The Federal Reserve (FED) is about to release a paper analyzing the potential benefits and risks of issuing a U.S.-backed digital currency for the first time, as Central Banks such as the European Central Bank study the possibility of issuing their own digital currency, and China launches a pilot of a digital Yuan in its major cities.
Now the members of the FED are divided between the convenience of establishing a digital dollar. This new currency, unlike cryptocurrencies such as Bitcoin or Ether, while it would be digital (like its crypto counterparts), would be issued and backed by the FED itself.
The Boston FED together with MIT are studying the possibility and desirability of the Central Bank issuing its own digital currency. Lael Brainard, who sits on the FED’s Board of Governors, has been particularly enthusiastic about the initiative.
In the past, Powell has indicated that the FED was studying so-called stablecoins and, in fact, appointed a former cryptocurrency pioneer in the brokerage world, Sunayna Tujeda, to support the FED’s efforts to implement a digital dollar.
Supporters of the initiative within the FED claim that a digital currency could streamline and make money transactions in the financial system cheaper and integrate people who have traditionally been outside the financial system or lack a bank account, while making government transfers more effective.
In an interview with Bloomberg, Powell commented that “because we are the primary reserve currency, we don’t have to rush this project and we don’t have to be first to market,” referring to the possibility of the FED implementing its own digital currency.
Other members of the FED, such as Vice Chairman Randal Quarles, are more skeptical of the need to implement a digital dollar, as most of the money in circulation is already digital, since it is not printed but recorded in the bank balances of Americans.
Stablecoins are the main competition for the FED’s digital currency
Powell stated that a good portion of Americans still preferred cash as a medium of exchange. He also noted that the implementation of a digital currency lends certain privacy issues to its users.
In a hearing before the Financial Services Committee, FED Chairman Jerome Powell stated that the central bank had no intention of banning cryptocurrencies. However he did clarify that he considered it appropriate to regulate stablecoins: “Stablecoins function as funds in the money market, like bank deposits, but outside the regulatory perimeter, so it is appropriate that they be regulated,” said Powell.

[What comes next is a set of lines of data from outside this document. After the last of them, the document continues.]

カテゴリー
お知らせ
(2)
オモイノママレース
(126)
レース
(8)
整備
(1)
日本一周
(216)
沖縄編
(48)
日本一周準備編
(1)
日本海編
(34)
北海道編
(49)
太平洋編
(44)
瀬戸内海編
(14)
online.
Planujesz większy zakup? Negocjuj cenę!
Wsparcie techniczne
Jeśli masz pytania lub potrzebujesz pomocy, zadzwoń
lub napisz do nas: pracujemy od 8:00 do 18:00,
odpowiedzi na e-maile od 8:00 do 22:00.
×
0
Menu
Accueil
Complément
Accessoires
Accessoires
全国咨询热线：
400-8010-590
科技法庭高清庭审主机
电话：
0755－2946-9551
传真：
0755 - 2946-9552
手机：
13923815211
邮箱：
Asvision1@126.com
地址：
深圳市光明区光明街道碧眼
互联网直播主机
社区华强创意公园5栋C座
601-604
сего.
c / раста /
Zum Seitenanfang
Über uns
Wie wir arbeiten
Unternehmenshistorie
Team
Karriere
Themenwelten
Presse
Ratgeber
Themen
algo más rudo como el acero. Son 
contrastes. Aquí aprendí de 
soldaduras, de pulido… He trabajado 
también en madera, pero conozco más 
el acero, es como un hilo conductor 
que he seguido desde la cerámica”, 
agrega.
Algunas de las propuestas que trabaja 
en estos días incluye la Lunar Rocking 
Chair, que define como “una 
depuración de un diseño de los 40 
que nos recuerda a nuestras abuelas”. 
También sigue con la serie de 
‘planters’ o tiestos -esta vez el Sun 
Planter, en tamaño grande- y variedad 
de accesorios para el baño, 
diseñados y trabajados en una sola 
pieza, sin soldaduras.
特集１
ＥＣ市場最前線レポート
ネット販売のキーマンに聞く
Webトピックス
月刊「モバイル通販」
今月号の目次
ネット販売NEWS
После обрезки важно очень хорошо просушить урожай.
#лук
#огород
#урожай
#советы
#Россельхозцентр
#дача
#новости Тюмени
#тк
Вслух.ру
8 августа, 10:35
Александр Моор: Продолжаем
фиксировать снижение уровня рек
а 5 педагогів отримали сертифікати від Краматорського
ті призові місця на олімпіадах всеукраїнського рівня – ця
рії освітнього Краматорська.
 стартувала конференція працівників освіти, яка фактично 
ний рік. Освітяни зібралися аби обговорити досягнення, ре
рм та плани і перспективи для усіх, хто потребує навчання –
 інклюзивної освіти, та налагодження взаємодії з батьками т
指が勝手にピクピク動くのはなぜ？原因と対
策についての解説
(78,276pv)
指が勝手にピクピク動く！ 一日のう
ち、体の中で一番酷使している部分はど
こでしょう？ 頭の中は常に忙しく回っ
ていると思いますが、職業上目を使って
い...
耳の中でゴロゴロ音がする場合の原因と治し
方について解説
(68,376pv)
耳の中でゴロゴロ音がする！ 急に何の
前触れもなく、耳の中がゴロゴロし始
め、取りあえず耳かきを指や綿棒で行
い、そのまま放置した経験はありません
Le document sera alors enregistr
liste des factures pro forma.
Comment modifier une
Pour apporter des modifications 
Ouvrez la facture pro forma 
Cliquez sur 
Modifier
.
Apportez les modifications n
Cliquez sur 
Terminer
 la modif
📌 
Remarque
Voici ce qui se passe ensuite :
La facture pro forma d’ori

So-called Stablecoins function as a digital asset-backed by other collateral, including fiat money, cryptocurrencies such as Bitcoin, or an algorithmic backing that determines the number of tokens (money) in circulation in the market. Some Stablecoins such as Tether or USD Coin have one-to-one convertibility with the dollar. Thus, at cryptocurrency brokers, traders exchange their most volatile cryptocurrencies, such as Bitcoin or Ether, for stablecoins whose low volatility allows crypto-investors not to lose the value of their profits while they are not trading in the market.